PostPosted: Thu Jan 10, 2019 4:05 pm
by jwhite
I also bought a large patio umbrella from lowes that I use some times half covers the trailer and the rest covers the rear down deck it doesn't cover the whole deck like the awning but enough to cover the door.
it's enough to sit under if it rains.
also I can tell you do not buy one of the portable AC's they don't work unless it's dark in the day time it's a waste
the window unit is the only way to go I have a 8000btu and works great evan in the hot FL south GA summers.

Re: Rear Wall Question

PostPosted: Thu Jan 10, 2019 10:36 pm
by fourbtgait
jwh92020 wrote:When building a "walk through" rear wall, If you set your wall inside the trailer just past the roller spring for the ramp, how are you water proofing the 8"-10" space on the side walls, top & floor? Can anyone post some up close pics of how you did it? The one thing I hate when building trailers is to have to chase water leaks. Thanks.
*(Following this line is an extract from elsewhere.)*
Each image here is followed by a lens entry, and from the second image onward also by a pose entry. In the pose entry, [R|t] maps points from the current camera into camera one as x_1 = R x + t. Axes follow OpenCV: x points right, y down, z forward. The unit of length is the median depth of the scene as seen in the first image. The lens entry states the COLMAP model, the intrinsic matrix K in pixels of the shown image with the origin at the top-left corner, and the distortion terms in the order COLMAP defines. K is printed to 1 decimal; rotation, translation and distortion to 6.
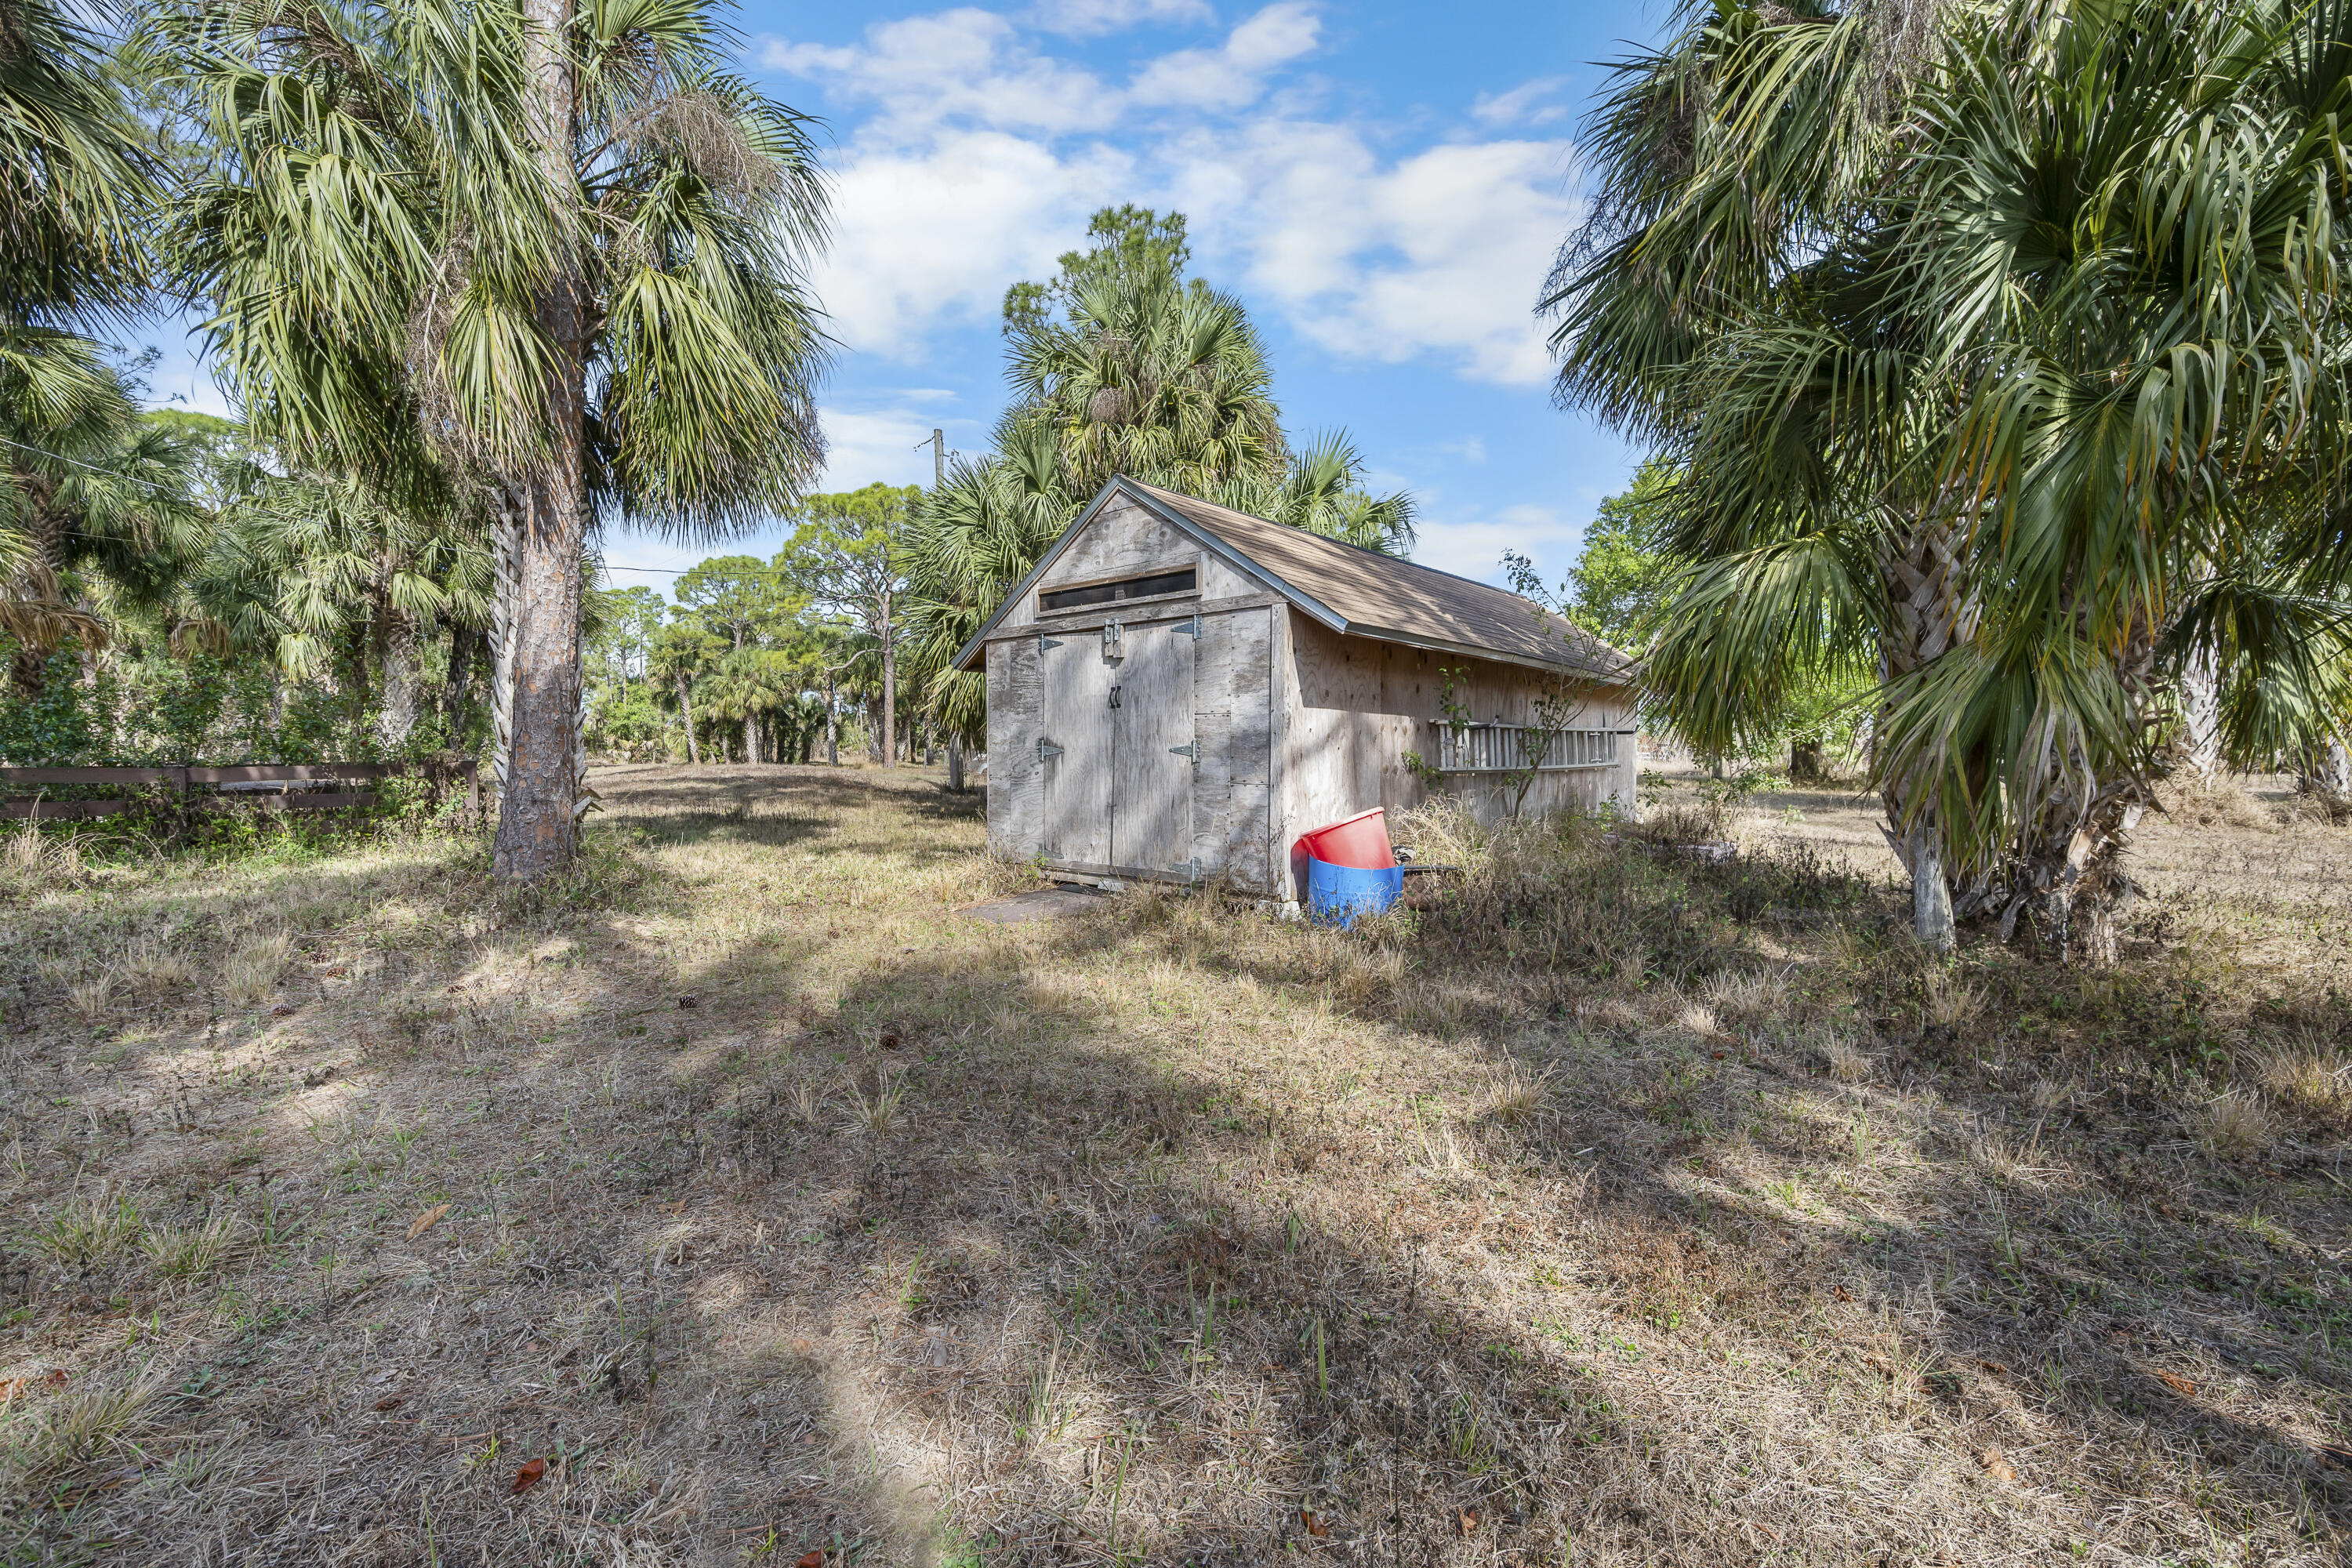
lens RADIAL K [[938.2, 0, 1171.7], [0, 938.2, 782.9], [0, 0, 1]] dist [0.016044, 0.000023]
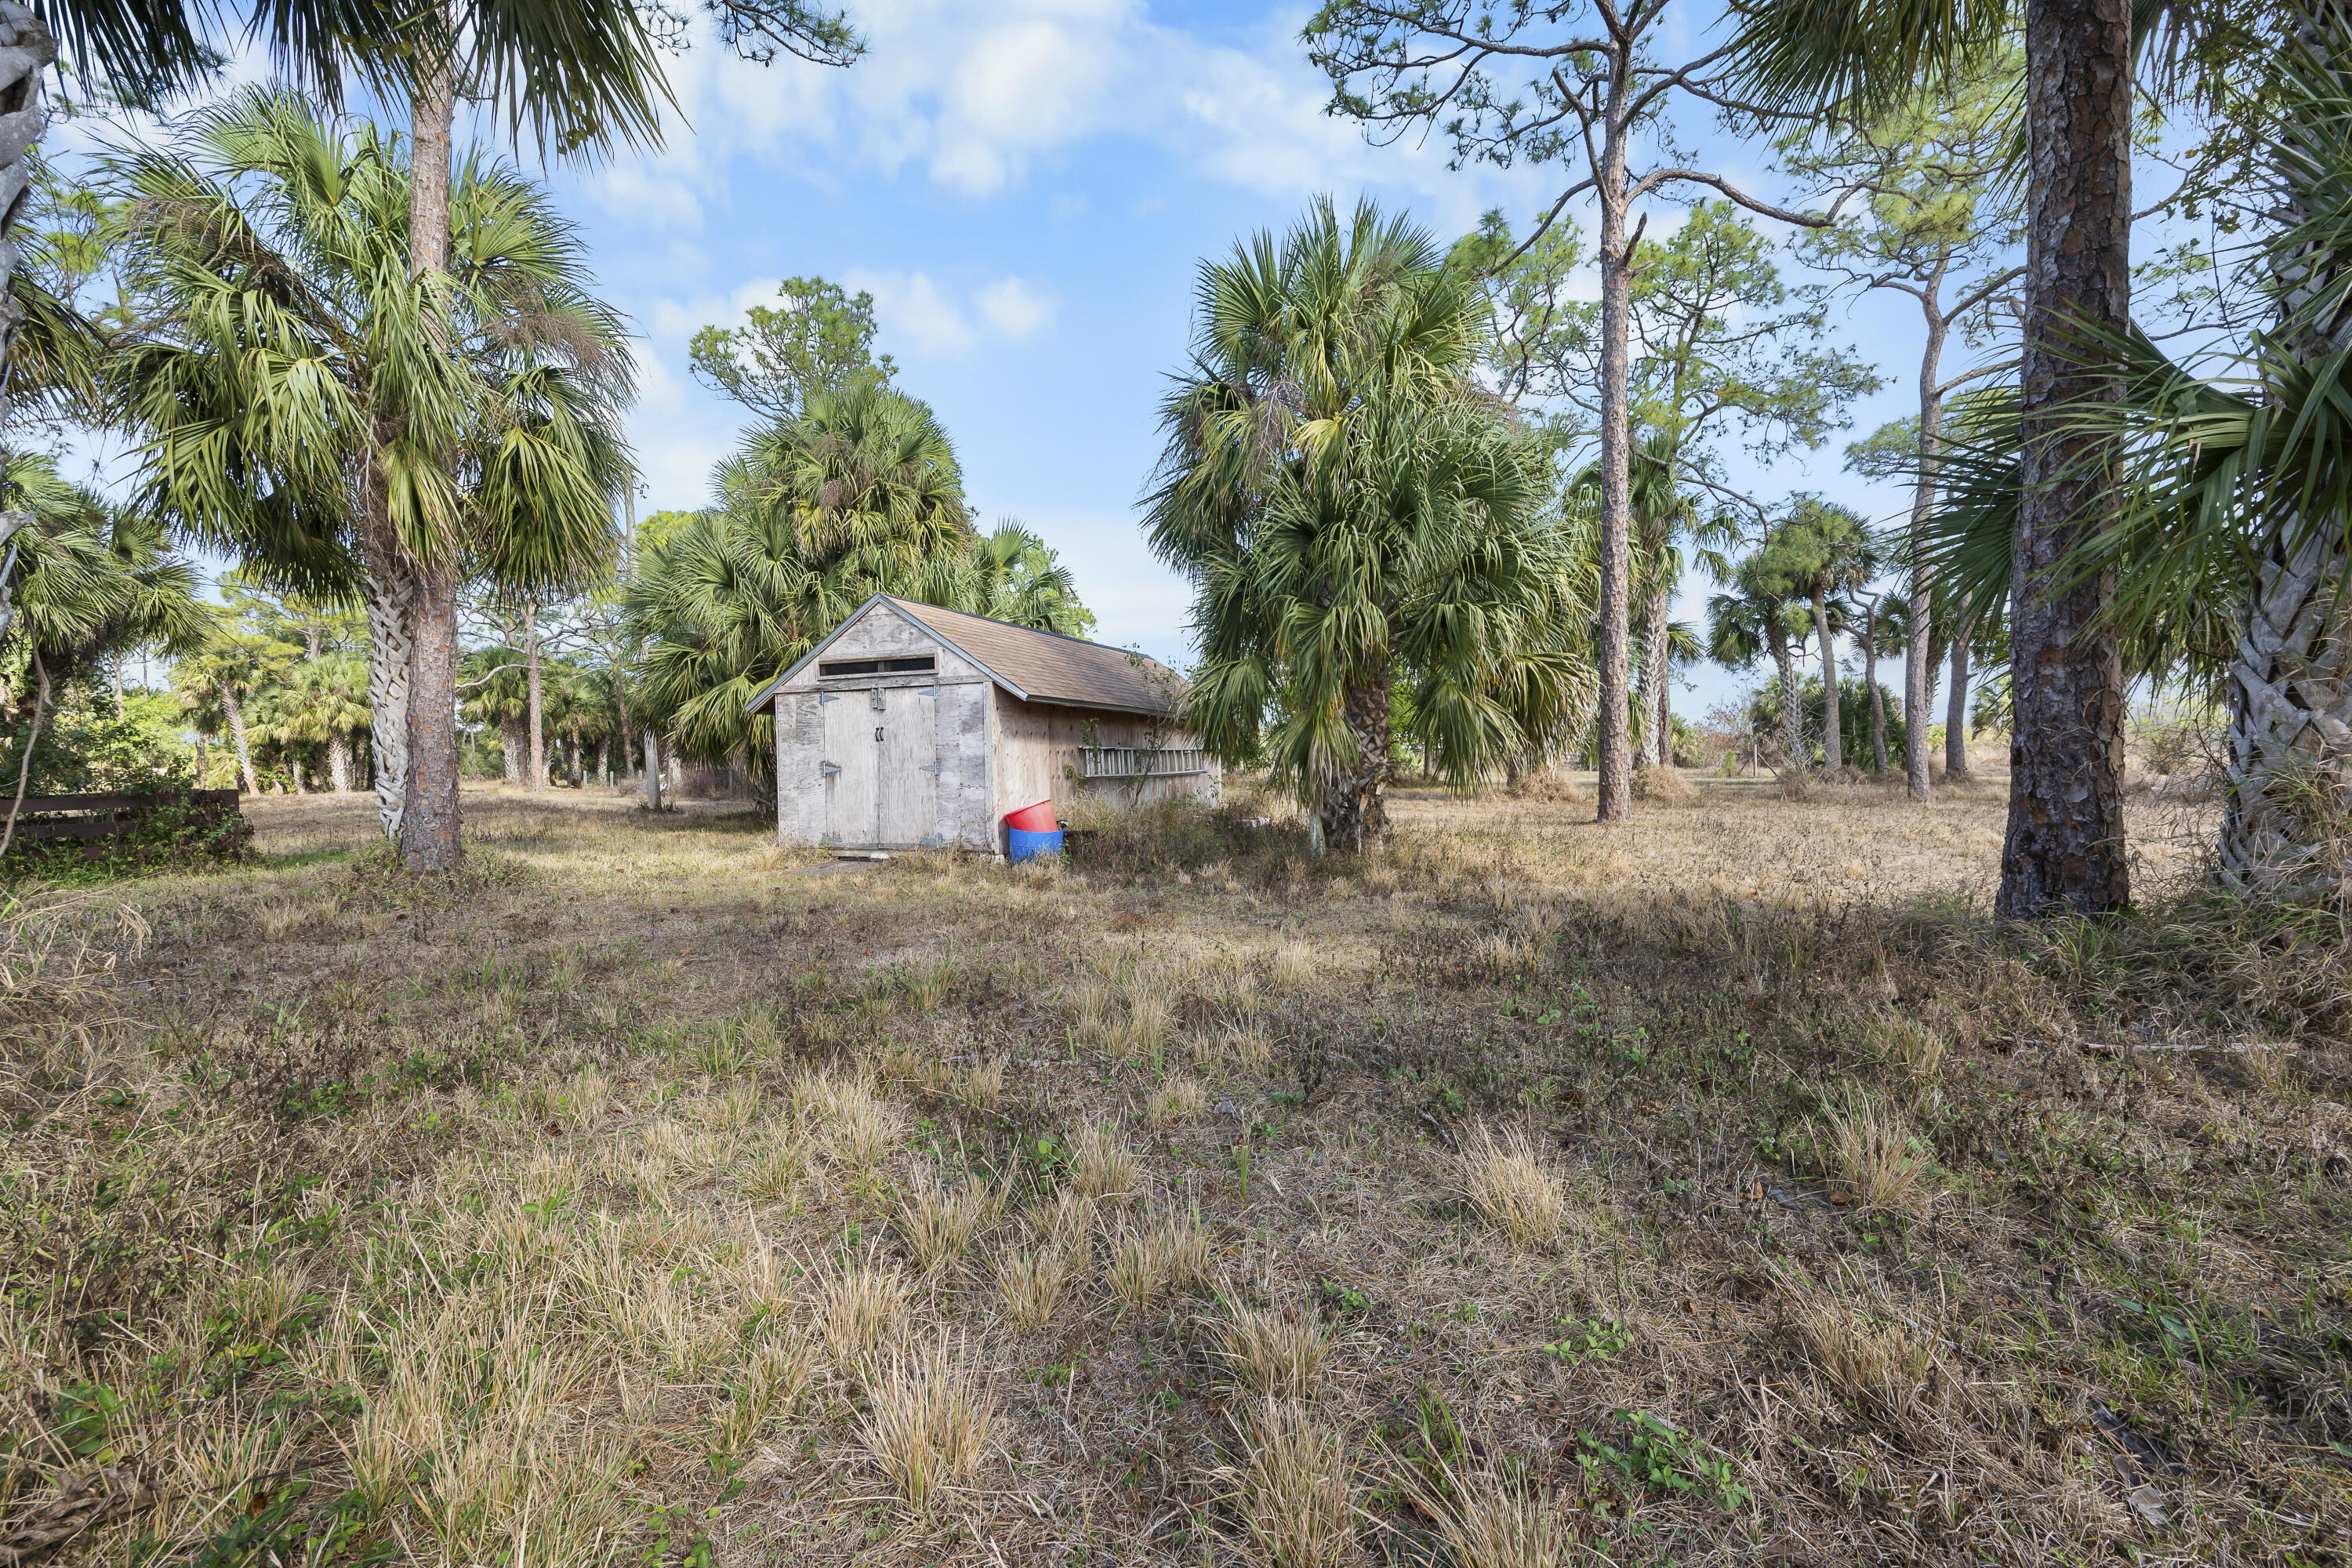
lens RADIAL K [[938.2, 0, 1172.7], [0, 938.2, 783.4], [0, 0, 1]] dist [0.016044, 0.000023]
pose [[0.943945, -0.025194, 0.329140, -0.059790], [0.029834, 0.999514, -0.009054, 0.009460], [-0.328752, 0.018366, 0.944238, -0.318540]]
Interesting question. If it is to be permanent, I can see on the floor a filler on an angle, 1/4” per foot slope. Possibly fillers on sides also. The floor Filler I would coat with epoxy, put a layer glass cloth wrapped up the sides, Coat it in more epoxy. The seam at rear frame metal, 3m3500 or such, same with sides.

Re: Rear Wall Question

PostPosted: Fri Jan 11, 2019 8:28 am
by jwh92020
fourbtgait - I think we've come up with a plan using aluminum siding coil bent into a "Z" flashing for the sides. It will wrap an inch or so over the corners of the opening sides, run back to the face of the wall then bend in toward the center of the trailer. We'll put 90 degree caps on the top of each piece. For the top of the opening, we'll bend a piece that attaches to the underside of the opening, comes down just enough to clear the spring, then returns back to the wall and sits under and is attached to the caps on the side flashing. A good bit of sealing and it should work. The coil material is thin enough that the door seal should still be water tight.

Re: Rear Wall Question

PostPosted: Tue Feb 19, 2019 3:51 pm
by Rod S
I really like the rear door concept. Those pictures look nice and efficient if you have a trailer to convert. I was just wondering if ordering a trailer to start with wouldn't it be simpler to just order a door + screen combo man door and just put that in the back. I would think leaving off the side door and ramp door might even lower the cost some for a good combo man door. If you did that just add a small trap door beside the man door in back to slide in your air conditioner, or vent your heater and your well on your way.